Document images with source code
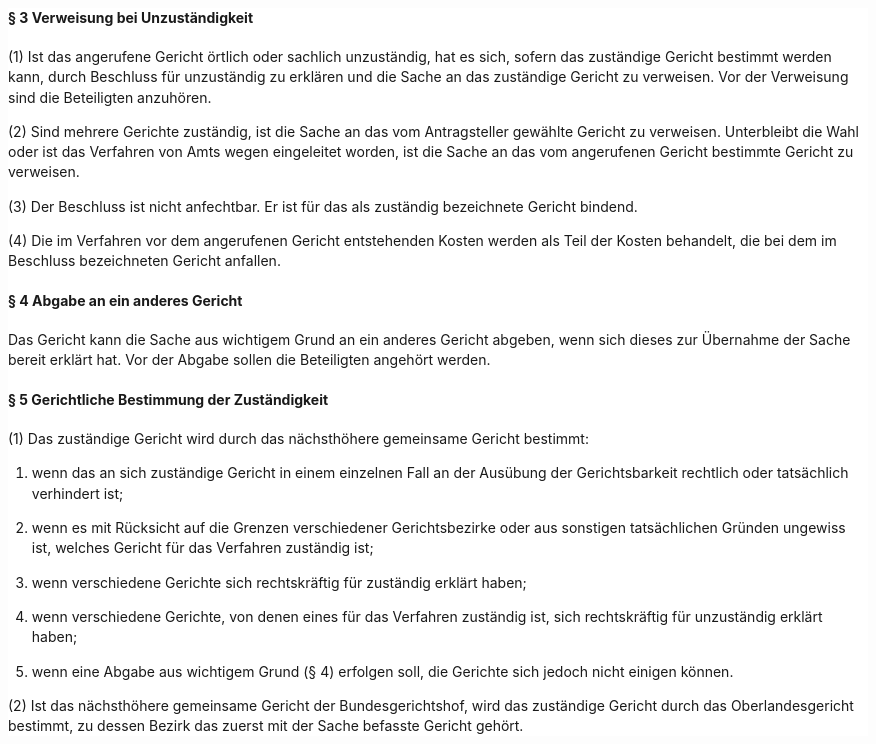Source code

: #### § 3 Verweisung bei Unzuständigkeit

(1) Ist das angerufene Gericht örtlich oder sachlich unzuständig, hat
es sich, sofern das zuständige Gericht bestimmt werden kann, durch
Beschluss für unzuständig zu erklären und die Sache an das zuständige
Gericht zu verweisen. Vor der Verweisung sind die Beteiligten
anzuhören.

(2) Sind mehrere Gerichte zuständig, ist die Sache an das vom
Antragsteller gewählte Gericht zu verweisen. Unterbleibt die Wahl oder
ist das Verfahren von Amts wegen eingeleitet worden, ist die Sache an
das vom angerufenen Gericht bestimmte Gericht zu verweisen.

(3) Der Beschluss ist nicht anfechtbar. Er ist für das als zuständig
bezeichnete Gericht bindend.

(4) Die im Verfahren vor dem angerufenen Gericht entstehenden Kosten
werden als Teil der Kosten behandelt, die bei dem im Beschluss
bezeichneten Gericht anfallen.


#### § 4 Abgabe an ein anderes Gericht

Das Gericht kann die Sache aus wichtigem Grund an ein anderes Gericht
abgeben, wenn sich dieses zur Übernahme der Sache bereit erklärt hat.
Vor der Abgabe sollen die Beteiligten angehört werden.


#### § 5 Gerichtliche Bestimmung der Zuständigkeit

(1) Das zuständige Gericht wird durch das nächsthöhere gemeinsame
Gericht bestimmt:

1.  wenn das an sich zuständige Gericht in einem einzelnen Fall an der
    Ausübung der Gerichtsbarkeit rechtlich oder tatsächlich verhindert
    ist;


2.  wenn es mit Rücksicht auf die Grenzen verschiedener Gerichtsbezirke
    oder aus sonstigen tatsächlichen Gründen ungewiss ist, welches Gericht
    für das Verfahren zuständig ist;


3.  wenn verschiedene Gerichte sich rechtskräftig für zuständig erklärt
    haben;


4.  wenn verschiedene Gerichte, von denen eines für das Verfahren
    zuständig ist, sich rechtskräftig für unzuständig erklärt haben;


5.  wenn eine Abgabe aus wichtigem Grund (§ 4) erfolgen soll, die Gerichte
    sich jedoch nicht einigen können.




(2) Ist das nächsthöhere gemeinsame Gericht der Bundesgerichtshof,
wird das zuständige Gericht durch das Oberlandesgericht bestimmt, zu
dessen Bezirk das zuerst mit der Sache befasste Gericht gehört.
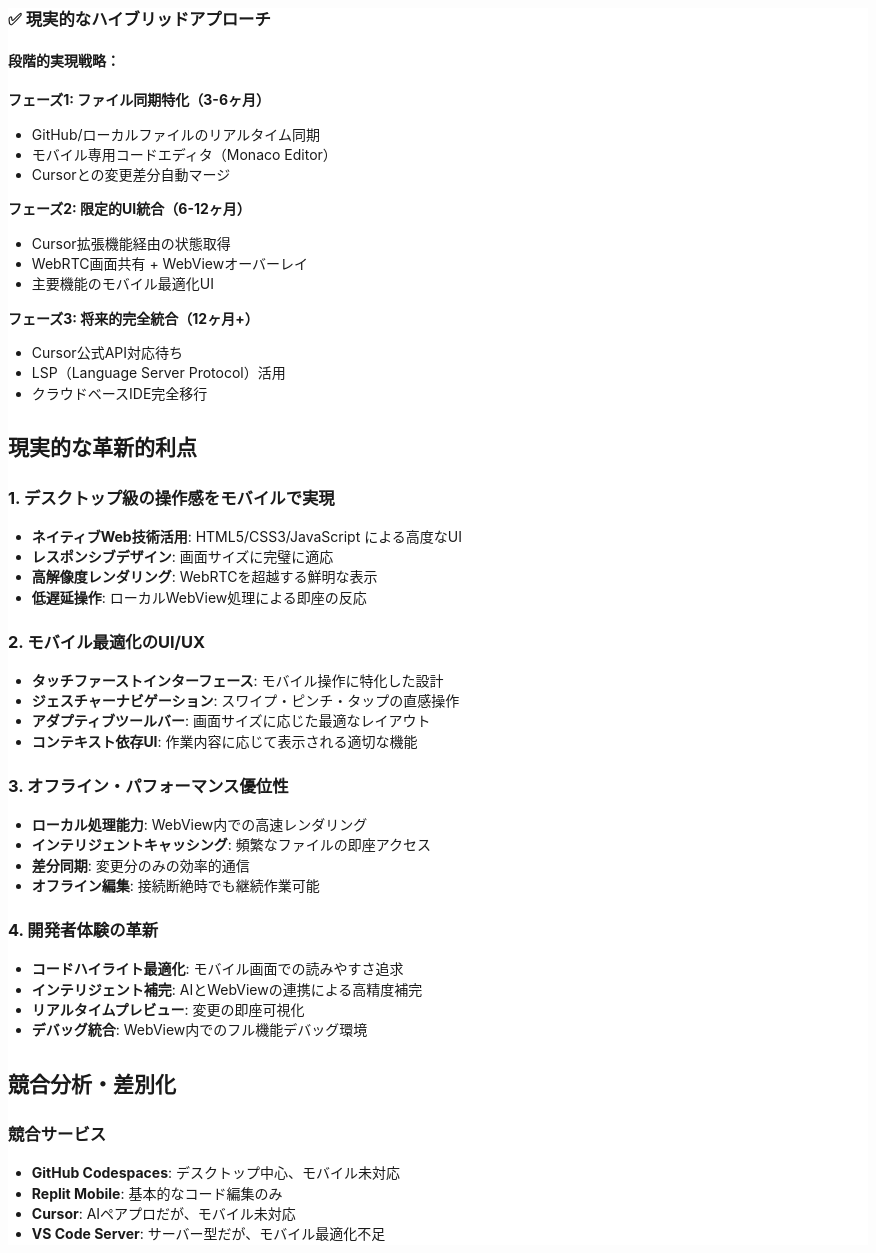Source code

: ### ✅ **現実的なハイブリッドアプローチ**

#### **段階的実現戦略：**

**フェーズ1: ファイル同期特化（3-6ヶ月）**
- GitHub/ローカルファイルのリアルタイム同期
- モバイル専用コードエディタ（Monaco Editor）
- Cursorとの変更差分自動マージ

**フェーズ2: 限定的UI統合（6-12ヶ月）**
- Cursor拡張機能経由の状態取得
- WebRTC画面共有 + WebViewオーバーレイ
- 主要機能のモバイル最適化UI

**フェーズ3: 将来的完全統合（12ヶ月+）**
- Cursor公式API対応待ち
- LSP（Language Server Protocol）活用
- クラウドベースIDE完全移行

## 現実的な革新的利点

### 1. **デスクトップ級の操作感をモバイルで実現**
- **ネイティブWeb技術活用**: HTML5/CSS3/JavaScript による高度なUI
- **レスポンシブデザイン**: 画面サイズに完璧に適応
- **高解像度レンダリング**: WebRTCを超越する鮮明な表示
- **低遅延操作**: ローカルWebView処理による即座の反応

### 2. **モバイル最適化のUI/UX**
- **タッチファーストインターフェース**: モバイル操作に特化した設計
- **ジェスチャーナビゲーション**: スワイプ・ピンチ・タップの直感操作
- **アダプティブツールバー**: 画面サイズに応じた最適なレイアウト
- **コンテキスト依存UI**: 作業内容に応じて表示される適切な機能

### 3. **オフライン・パフォーマンス優位性**
- **ローカル処理能力**: WebView内での高速レンダリング
- **インテリジェントキャッシング**: 頻繁なファイルの即座アクセス
- **差分同期**: 変更分のみの効率的通信
- **オフライン編集**: 接続断絶時でも継続作業可能

### 4. **開発者体験の革新**
- **コードハイライト最適化**: モバイル画面での読みやすさ追求
- **インテリジェント補完**: AIとWebViewの連携による高精度補完
- **リアルタイムプレビュー**: 変更の即座可視化
- **デバッグ統合**: WebView内でのフル機能デバッグ環境

## 競合分析・差別化

### 競合サービス
- **GitHub Codespaces**: デスクトップ中心、モバイル未対応
- **Replit Mobile**: 基本的なコード編集のみ
- **Cursor**: AIペアプロだが、モバイル未対応
- **VS Code Server**: サーバー型だが、モバイル最適化不足
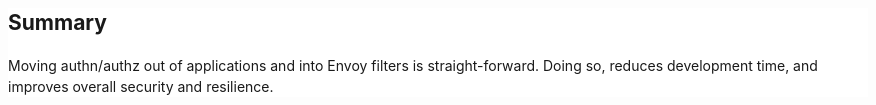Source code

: ## Summary

Moving authn/authz out of applications and into Envoy filters is straight-forward. Doing so, reduces development time, and improves overall security and resilience.
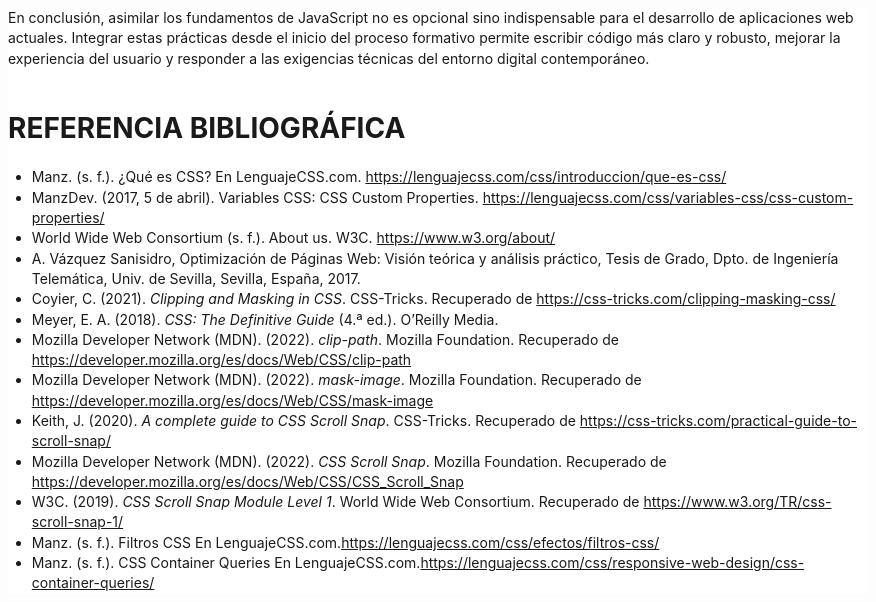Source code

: En conclusión, asimilar los fundamentos de JavaScript no es opcional sino indispensable para el desarrollo de aplicaciones web actuales. Integrar estas prácticas desde el inicio del proceso formativo permite escribir código más claro y robusto, mejorar la experiencia del usuario y responder a las exigencias técnicas del entorno digital contemporáneo.


# REFERENCIA BIBLIOGRÁFICA

- Manz. (s. f.). ¿Qué es CSS? En LenguajeCSS.com. https://lenguajecss.com/css/introduccion/que-es-css/
- ManzDev. (2017, 5 de abril). Variables CSS: CSS Custom Properties. https://lenguajecss.com/css/variables-css/css-custom-properties/
- World Wide Web Consortium (s. f.). About us. W3C. https://www.w3.org/about/
- A. Vázquez Sanisidro, Optimización de Páginas Web: Visión teórica y análisis práctico, Tesis de Grado, Dpto. de Ingeniería Telemática, Univ. de Sevilla, Sevilla,     España, 2017.
- Coyier, C. (2021). *Clipping and Masking in CSS*. CSS-Tricks. Recuperado de https://css-tricks.com/clipping-masking-css/  
- Meyer, E. A. (2018). *CSS: The Definitive Guide* (4.ª ed.). O’Reilly Media.  
- Mozilla Developer Network (MDN). (2022). *clip-path*. Mozilla Foundation. Recuperado de https://developer.mozilla.org/es/docs/Web/CSS/clip-path  
- Mozilla Developer Network (MDN). (2022). *mask-image*. Mozilla Foundation. Recuperado de https://developer.mozilla.org/es/docs/Web/CSS/mask-image
- Keith, J. (2020). *A complete guide to CSS Scroll Snap*. CSS-Tricks. Recuperado de https://css-tricks.com/practical-guide-to-scroll-snap/  
- Mozilla Developer Network (MDN). (2022). *CSS Scroll Snap*. Mozilla Foundation. Recuperado de https://developer.mozilla.org/es/docs/Web/CSS/CSS_Scroll_Snap  
- W3C. (2019). *CSS Scroll Snap Module Level 1*. World Wide Web Consortium. Recuperado de https://www.w3.org/TR/css-scroll-snap-1/
- Manz. (s. f.).  Filtros CSS En LenguajeCSS.com.https://lenguajecss.com/css/efectos/filtros-css/
- Manz. (s. f.). CSS Container Queries En LenguajeCSS.com.https://lenguajecss.com/css/responsive-web-design/css-container-queries/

TASK BRIEF: Leaving every image behind, repeat the data in full and exactly.

FINISHED EXERCISE:
Source code

: #### § 3 Verweisung bei Unzuständigkeit

(1) Ist das angerufene Gericht örtlich oder sachlich unzuständig, hat
es sich, sofern das zuständige Gericht bestimmt werden kann, durch
Beschluss für unzuständig zu erklären und die Sache an das zuständige
Gericht zu verweisen. Vor der Verweisung sind die Beteiligten
anzuhören.

(2) Sind mehrere Gerichte zuständig, ist die Sache an das vom
Antragsteller gewählte Gericht zu verweisen. Unterbleibt die Wahl oder
ist das Verfahren von Amts wegen eingeleitet worden, ist die Sache an
das vom angerufenen Gericht bestimmte Gericht zu verweisen.

(3) Der Beschluss ist nicht anfechtbar. Er ist für das als zuständig
bezeichnete Gericht bindend.

(4) Die im Verfahren vor dem angerufenen Gericht entstehenden Kosten
werden als Teil der Kosten behandelt, die bei dem im Beschluss
bezeichneten Gericht anfallen.


#### § 4 Abgabe an ein anderes Gericht

Das Gericht kann die Sache aus wichtigem Grund an ein anderes Gericht
abgeben, wenn sich dieses zur Übernahme der Sache bereit erklärt hat.
Vor der Abgabe sollen die Beteiligten angehört werden.


#### § 5 Gerichtliche Bestimmung der Zuständigkeit

(1) Das zuständige Gericht wird durch das nächsthöhere gemeinsame
Gericht bestimmt:

1.  wenn das an sich zuständige Gericht in einem einzelnen Fall an der
    Ausübung der Gerichtsbarkeit rechtlich oder tatsächlich verhindert
    ist;


2.  wenn es mit Rücksicht auf die Grenzen verschiedener Gerichtsbezirke
    oder aus sonstigen tatsächlichen Gründen ungewiss ist, welches Gericht
    für das Verfahren zuständig ist;


3.  wenn verschiedene Gerichte sich rechtskräftig für zuständig erklärt
    haben;


4.  wenn verschiedene Gerichte, von denen eines für das Verfahren
    zuständig ist, sich rechtskräftig für unzuständig erklärt haben;


5.  wenn eine Abgabe aus wichtigem Grund (§ 4) erfolgen soll, die Gerichte
    sich jedoch nicht einigen können.




(2) Ist das nächsthöhere gemeinsame Gericht der Bundesgerichtshof,
wird das zuständige Gericht durch das Oberlandesgericht bestimmt, zu
dessen Bezirk das zuerst mit der Sache befasste Gericht gehört.
Source code

: ### ✅ **現実的なハイブリッドアプローチ**

#### **段階的実現戦略：**

**フェーズ1: ファイル同期特化（3-6ヶ月）**
- GitHub/ローカルファイルのリアルタイム同期
- モバイル専用コードエディタ（Monaco Editor）
- Cursorとの変更差分自動マージ

**フェーズ2: 限定的UI統合（6-12ヶ月）**
- Cursor拡張機能経由の状態取得
- WebRTC画面共有 + WebViewオーバーレイ
- 主要機能のモバイル最適化UI

**フェーズ3: 将来的完全統合（12ヶ月+）**
- Cursor公式API対応待ち
- LSP（Language Server Protocol）活用
- クラウドベースIDE完全移行

## 現実的な革新的利点

### 1. **デスクトップ級の操作感をモバイルで実現**
- **ネイティブWeb技術活用**: HTML5/CSS3/JavaScript による高度なUI
- **レスポンシブデザイン**: 画面サイズに完璧に適応
- **高解像度レンダリング**: WebRTCを超越する鮮明な表示
- **低遅延操作**: ローカルWebView処理による即座の反応

### 2. **モバイル最適化のUI/UX**
- **タッチファーストインターフェース**: モバイル操作に特化した設計
- **ジェスチャーナビゲーション**: スワイプ・ピンチ・タップの直感操作
- **アダプティブツールバー**: 画面サイズに応じた最適なレイアウト
- **コンテキスト依存UI**: 作業内容に応じて表示される適切な機能

### 3. **オフライン・パフォーマンス優位性**
- **ローカル処理能力**: WebView内での高速レンダリング
- **インテリジェントキャッシング**: 頻繁なファイルの即座アクセス
- **差分同期**: 変更分のみの効率的通信
- **オフライン編集**: 接続断絶時でも継続作業可能

### 4. **開発者体験の革新**
- **コードハイライト最適化**: モバイル画面での読みやすさ追求
- **インテリジェント補完**: AIとWebViewの連携による高精度補完
- **リアルタイムプレビュー**: 変更の即座可視化
- **デバッグ統合**: WebView内でのフル機能デバッグ環境

## 競合分析・差別化

### 競合サービス
- **GitHub Codespaces**: デスクトップ中心、モバイル未対応
- **Replit Mobile**: 基本的なコード編集のみ
- **Cursor**: AIペアプロだが、モバイル未対応
- **VS Code Server**: サーバー型だが、モバイル最適化不足
Source code

: ## Summary

Moving authn/authz out of applications and into Envoy filters is straight-forward. Doing so, reduces development time, and improves overall security and resilience.
Source code

: En conclusión, asimilar los fundamentos de JavaScript no es opcional sino indispensable para el desarrollo de aplicaciones web actuales. Integrar estas prácticas desde el inicio del proceso formativo permite escribir código más claro y robusto, mejorar la experiencia del usuario y responder a las exigencias técnicas del entorno digital contemporáneo.


# REFERENCIA BIBLIOGRÁFICA

- Manz. (s. f.). ¿Qué es CSS? En LenguajeCSS.com. https://lenguajecss.com/css/introduccion/que-es-css/
- ManzDev. (2017, 5 de abril). Variables CSS: CSS Custom Properties. https://lenguajecss.com/css/variables-css/css-custom-properties/
- World Wide Web Consortium (s. f.). About us. W3C. https://www.w3.org/about/
- A. Vázquez Sanisidro, Optimización de Páginas Web: Visión teórica y análisis práctico, Tesis de Grado, Dpto. de Ingeniería Telemática, Univ. de Sevilla, Sevilla,     España, 2017.
- Coyier, C. (2021). *Clipping and Masking in CSS*. CSS-Tricks. Recuperado de https://css-tricks.com/clipping-masking-css/  
- Meyer, E. A. (2018). *CSS: The Definitive Guide* (4.ª ed.). O’Reilly Media.  
- Mozilla Developer Network (MDN). (2022). *clip-path*. Mozilla Foundation. Recuperado de https://developer.mozilla.org/es/docs/Web/CSS/clip-path  
- Mozilla Developer Network (MDN). (2022). *mask-image*. Mozilla Foundation. Recuperado de https://developer.mozilla.org/es/docs/Web/CSS/mask-image
- Keith, J. (2020). *A complete guide to CSS Scroll Snap*. CSS-Tricks. Recuperado de https://css-tricks.com/practical-guide-to-scroll-snap/  
- Mozilla Developer Network (MDN). (2022). *CSS Scroll Snap*. Mozilla Foundation. Recuperado de https://developer.mozilla.org/es/docs/Web/CSS/CSS_Scroll_Snap  
- W3C. (2019). *CSS Scroll Snap Module Level 1*. World Wide Web Consortium. Recuperado de https://www.w3.org/TR/css-scroll-snap-1/
- Manz. (s. f.).  Filtros CSS En LenguajeCSS.com.https://lenguajecss.com/css/efectos/filtros-css/
- Manz. (s. f.). CSS Container Queries En LenguajeCSS.com.https://lenguajecss.com/css/responsive-web-design/css-container-queries/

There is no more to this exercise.